Mitchell was selected to be part of the delegation representing Blue Star Families, an organization formed by a group of military spouses to raise the awareness about the challenges of military family life with civilian communities and leaders, according to the nonprofit’s website.
“As a military child who has lived in Arizona, Hawaii, Germany and now Maryland, Mitchell has learned to be involved in his community,” Mitchell’s mother, Tracy Adkins, said in a statement.
Mitchell volunteered to help paint the Fort Meade USO when it was relocated and in need of refurbishing, according to the school. Noticing the lack of available food for hungry service members/veterans in the food pantry, he began the “Care If You Can” canned food drive. He collected canned food to stock the shelves.
He is also a frequent guest reader for Books On Bases, a reading initiative for military children, sponsored by the Blue Star Families, according to the school.
“Mitchell is hardworking, confident and is always looking for ways to help out,” Becky Moran, Mitchell’s teacher at Trinity, said in a statement.
At the White House, Mitchell saw President Barack Obama and was greeted by First Lady Michelle Obama, who was accompanied by first dog, Bo.
NDP alumna receives athletic honor
In October, Hannah Hartman, a 2012 graduate of Notre Dame Preparatory School in Towson and sophomore lacrosse player at the University of Notre Dame in South Bend, Ind., earned the honor of 2012-13 Big East All-Academic Team.
Loyola University Maryland’s student-run radio station wins national awards
Community programs produced by WLOY, Loyola University Maryland’s student-run radio station, received seven awards Nov. 2 at the 2013 National Student Electronic Media Convention in San Antonio, Texas.
“What Happens Next?”, a children’s program designed to improve imagination, literacy, writing and communication in elementary school students, won the national ‘Best Feature – Radio’ award, according to the Baltimore university. It was also a finalist in the ‘Best Regularly Scheduled Program – Radio’ category.
WLOY’s innovative Word on the Street was the national winner for ‘Best Community Involvement,’ according to the university. Word is a nonprofit newspaper in Baltimore operated by a coalition of volunteers and people who have experienced homelessness.
According to John Devecka, WLOY’s operations manager, the awards serve a dual purpose: recognition and awareness.

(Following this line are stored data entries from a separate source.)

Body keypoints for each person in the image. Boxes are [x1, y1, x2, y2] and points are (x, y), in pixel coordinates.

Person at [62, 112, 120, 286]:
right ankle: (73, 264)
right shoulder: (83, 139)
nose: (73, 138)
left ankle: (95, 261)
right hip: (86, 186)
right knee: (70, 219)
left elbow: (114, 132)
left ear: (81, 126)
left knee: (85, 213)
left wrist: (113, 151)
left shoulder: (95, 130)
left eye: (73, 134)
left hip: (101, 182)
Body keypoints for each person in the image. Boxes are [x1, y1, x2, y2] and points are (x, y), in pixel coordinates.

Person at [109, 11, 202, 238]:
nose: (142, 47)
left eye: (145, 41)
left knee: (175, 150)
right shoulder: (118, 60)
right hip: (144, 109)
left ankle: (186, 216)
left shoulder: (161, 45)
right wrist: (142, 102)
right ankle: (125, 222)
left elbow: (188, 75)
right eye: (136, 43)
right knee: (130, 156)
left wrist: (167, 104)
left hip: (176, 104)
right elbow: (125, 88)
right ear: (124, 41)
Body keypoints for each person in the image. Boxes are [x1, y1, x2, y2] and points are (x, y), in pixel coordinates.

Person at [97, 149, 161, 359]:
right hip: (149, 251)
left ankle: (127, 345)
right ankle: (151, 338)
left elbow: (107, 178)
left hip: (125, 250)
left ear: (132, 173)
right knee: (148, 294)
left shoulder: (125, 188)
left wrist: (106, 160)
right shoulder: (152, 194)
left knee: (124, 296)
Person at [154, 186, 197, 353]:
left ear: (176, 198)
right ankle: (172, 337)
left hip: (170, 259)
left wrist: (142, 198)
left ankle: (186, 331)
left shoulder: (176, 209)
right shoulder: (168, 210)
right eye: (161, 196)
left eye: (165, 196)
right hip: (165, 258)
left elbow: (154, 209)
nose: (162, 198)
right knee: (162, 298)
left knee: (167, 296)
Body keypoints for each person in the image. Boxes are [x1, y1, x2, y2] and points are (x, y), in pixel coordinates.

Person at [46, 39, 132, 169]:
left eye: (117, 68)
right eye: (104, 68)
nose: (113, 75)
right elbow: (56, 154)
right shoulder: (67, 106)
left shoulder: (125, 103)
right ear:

“We certainly like the trophies, but our work is for the community, not the recognition,” Devecka said in a statement. “The awards are sometimes what is needed to get people to understand how important the programs are and the impact that Loyola students can have on the community around them. Even though we draw from all over the country, students at WLOY really embrace and love Baltimore. I’m very proud of what they constantly give back and how they seek ways to help others.”
WLOY also received two additional finalist awards for “Both Feet In,” a program that features conversations with people experiencing homelessness, according to the university. The show launched in 2010 and has already won eight national awards.
According to Devecka, “Both Feet In” reduces the stigma and stereotypes associated with homelessness by making invisible people visible and telling their stories.
Since beginning full-time operations in March 2003, WLOY has received local and national awards for its exceptional programming, according to Loyola. The station won a Best of Baltimore award in 2006 for ‘Best Local Music Radio Show’ and has won trophies from the Associated Collegiate Press and National Student Electronic Media Convention host College Broadcasters, Inc.
The station is run by 18 Loyola students who oversee more than 60 DJs.